BREAKING NEWS

Saudi Arabia frees two jailed activists with US citizenship on bail

Saudi authorities have released two activists with US citizenship on bail pending their trials, rights groups and family members said, as the kingdom moves to address criticism from the new US administration over its human rights records.

Bader al-Ibrahim, an epidemiologist and journalist, and Salah al-Haidar, a media commentator whose mother Aziza al-Yousef is a prominent women's rights campaigner, were released on Thursday.

Their next hearings were set for Feb. 7 and March 8 respectively on terrorism-related charges. Both have been held since April, 2019.

The Saudi government's media office and the US embassy in Riyadh did not immediately respond to requests for comment.

The Freedom Initiative, a Wahshington-based rights group, said their release was "welcomed progress, even though it is long overdue."

"Dr. Bader al-Ibrahim and Salah al-Haidar should have never been jailed in the first place and their release should certainly not be on a ‘temporary’ basis," it said in a statement sent to Reuters.

Amnesty International also welcomed their release and called on the Saudi government to free "all journalists, activists and human rights defenders immediately and unconditionally."

The move follows a decision last month not to order another US-Saudi activist, physician Walid al-Fitaihi, back into jail.
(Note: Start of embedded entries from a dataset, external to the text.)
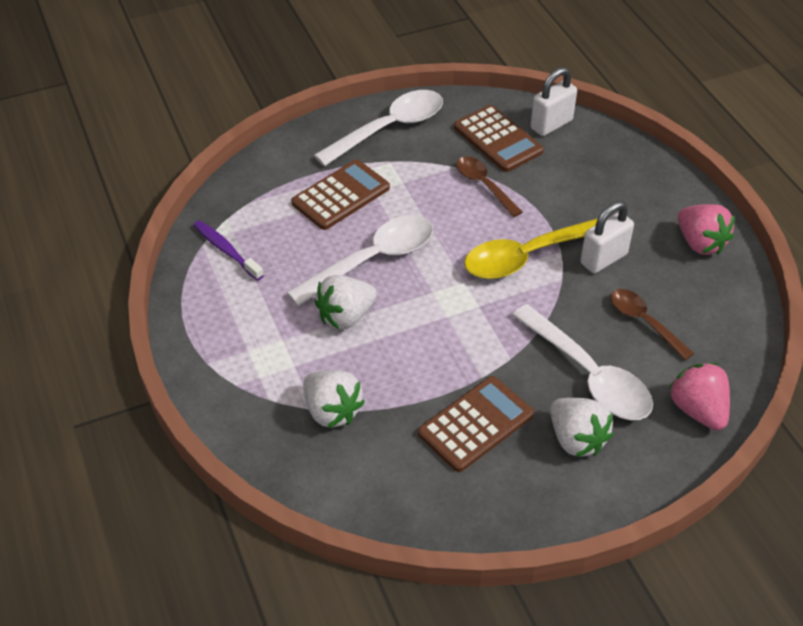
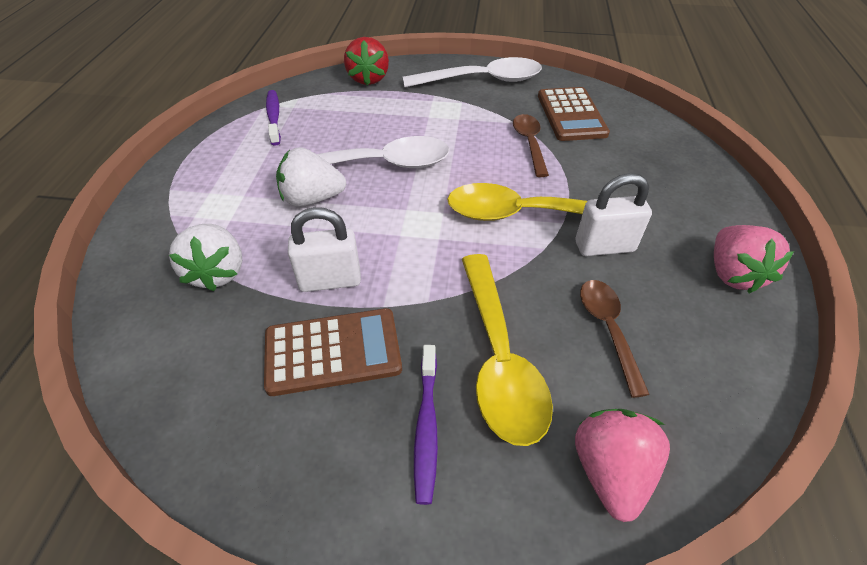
camera: 30 degrees right, 0 degrees up
(277, 168) = (368, 79): none -> red strawberry
(341, 195) = (399, 111): brown calculator -> none
(551, 124) = (632, 119): white padlock -> white padlock (330, 280)
(576, 439) = (426, 427): white strawberry -> purple toothbrush
(588, 375) = (499, 358): white spoon -> yellow spoon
In a case that had been closely followed by Washington, a Saudi appeals court nearly halved his six-year jail sentence and suspended the rest of his term.

US President Joe Biden has said he will take a firmer line regarding the kingdom's human rights record. He said on Thursday he would halt US support for the Saudi-led military campaign in Yemen, demanding that the more than six-year war, widely seen as a proxy conflict between Saudi Arabia and Iran, “has to end.”

Prince Mohammed bin Salman, the kingdom’s de facto ruler, enjoyed a close relationship with former US President Donald Trump, who shielded Saudi Arabia from international criticism after journalist Jamal Khashoggi was killed in a Saudi consulate and women’s rights activists were rounded up.

In December, a Saudi court sentenced prominent women’s rights activist Loujain al-Hathloul to nearly six years in prison. The court suspended two years and 10 months of her jail term, most already served since her arrest in May 2018, meaning she could be released by next month.